= Provided records =
************

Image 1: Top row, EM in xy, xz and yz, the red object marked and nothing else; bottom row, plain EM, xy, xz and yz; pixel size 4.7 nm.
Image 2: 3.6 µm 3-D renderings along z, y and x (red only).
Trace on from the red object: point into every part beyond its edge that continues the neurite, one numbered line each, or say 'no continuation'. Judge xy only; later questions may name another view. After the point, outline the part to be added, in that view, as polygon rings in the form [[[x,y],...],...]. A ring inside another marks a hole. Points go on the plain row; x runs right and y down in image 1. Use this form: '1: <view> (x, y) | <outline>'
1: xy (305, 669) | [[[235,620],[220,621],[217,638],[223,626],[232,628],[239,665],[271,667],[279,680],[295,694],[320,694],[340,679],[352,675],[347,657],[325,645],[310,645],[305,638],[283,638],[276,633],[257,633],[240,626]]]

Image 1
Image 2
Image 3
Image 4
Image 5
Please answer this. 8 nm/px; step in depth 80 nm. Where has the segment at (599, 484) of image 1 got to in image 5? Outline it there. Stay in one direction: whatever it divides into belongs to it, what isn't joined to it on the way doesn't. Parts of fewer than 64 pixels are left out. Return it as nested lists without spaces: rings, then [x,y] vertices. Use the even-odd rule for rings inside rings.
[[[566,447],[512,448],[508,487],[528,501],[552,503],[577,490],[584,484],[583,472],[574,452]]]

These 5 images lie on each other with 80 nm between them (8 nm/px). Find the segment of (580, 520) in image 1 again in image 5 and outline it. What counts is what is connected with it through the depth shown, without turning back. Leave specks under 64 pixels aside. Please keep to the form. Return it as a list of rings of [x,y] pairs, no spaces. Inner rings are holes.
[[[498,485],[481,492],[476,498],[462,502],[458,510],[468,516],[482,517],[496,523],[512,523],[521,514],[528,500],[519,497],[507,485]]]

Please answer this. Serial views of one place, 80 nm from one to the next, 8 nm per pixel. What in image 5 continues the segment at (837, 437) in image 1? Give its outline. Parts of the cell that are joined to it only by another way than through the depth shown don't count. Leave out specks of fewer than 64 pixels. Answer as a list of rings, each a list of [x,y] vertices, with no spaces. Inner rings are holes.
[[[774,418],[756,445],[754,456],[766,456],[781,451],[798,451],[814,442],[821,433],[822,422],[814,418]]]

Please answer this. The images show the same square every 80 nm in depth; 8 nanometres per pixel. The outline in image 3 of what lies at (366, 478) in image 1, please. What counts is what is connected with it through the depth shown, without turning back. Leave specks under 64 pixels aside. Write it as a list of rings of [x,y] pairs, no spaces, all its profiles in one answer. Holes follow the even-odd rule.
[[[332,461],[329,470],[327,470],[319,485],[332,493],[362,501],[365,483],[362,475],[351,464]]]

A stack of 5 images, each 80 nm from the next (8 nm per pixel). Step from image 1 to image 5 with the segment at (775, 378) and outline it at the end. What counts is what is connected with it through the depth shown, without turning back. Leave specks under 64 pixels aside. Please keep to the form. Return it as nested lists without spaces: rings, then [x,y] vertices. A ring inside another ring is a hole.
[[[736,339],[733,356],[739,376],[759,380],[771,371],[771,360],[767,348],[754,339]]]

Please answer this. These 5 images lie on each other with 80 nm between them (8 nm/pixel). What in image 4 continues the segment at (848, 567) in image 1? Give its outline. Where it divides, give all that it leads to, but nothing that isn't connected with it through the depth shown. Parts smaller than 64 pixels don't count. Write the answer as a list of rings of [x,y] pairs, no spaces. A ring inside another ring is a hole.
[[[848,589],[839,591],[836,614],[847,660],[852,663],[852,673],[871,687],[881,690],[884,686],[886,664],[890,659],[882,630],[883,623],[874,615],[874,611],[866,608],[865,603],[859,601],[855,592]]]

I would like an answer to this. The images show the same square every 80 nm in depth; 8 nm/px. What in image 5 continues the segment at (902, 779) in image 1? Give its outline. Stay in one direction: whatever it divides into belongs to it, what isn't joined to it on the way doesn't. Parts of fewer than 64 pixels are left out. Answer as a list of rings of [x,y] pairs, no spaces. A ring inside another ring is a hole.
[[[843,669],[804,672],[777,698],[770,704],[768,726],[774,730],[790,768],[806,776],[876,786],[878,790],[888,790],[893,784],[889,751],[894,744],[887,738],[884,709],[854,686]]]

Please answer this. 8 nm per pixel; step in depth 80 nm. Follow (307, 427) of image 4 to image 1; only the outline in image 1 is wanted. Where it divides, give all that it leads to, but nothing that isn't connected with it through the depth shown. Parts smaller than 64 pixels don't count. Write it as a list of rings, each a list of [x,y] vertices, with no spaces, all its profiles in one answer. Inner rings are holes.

************

= Task statement =
Start at the first line of the material and transcribe each line exactly, stopping once the line containing "Image 2: 3.6" has been written.

= Answer below =
Image 1: Top row, EM in xy, xz and yz, the red object marked and nothing else; bottom row, plain EM, xy, xz and yz; pixel size 4.7 nm.
Image 2: 3.6 µm 3-D renderings along z, y and x (red only).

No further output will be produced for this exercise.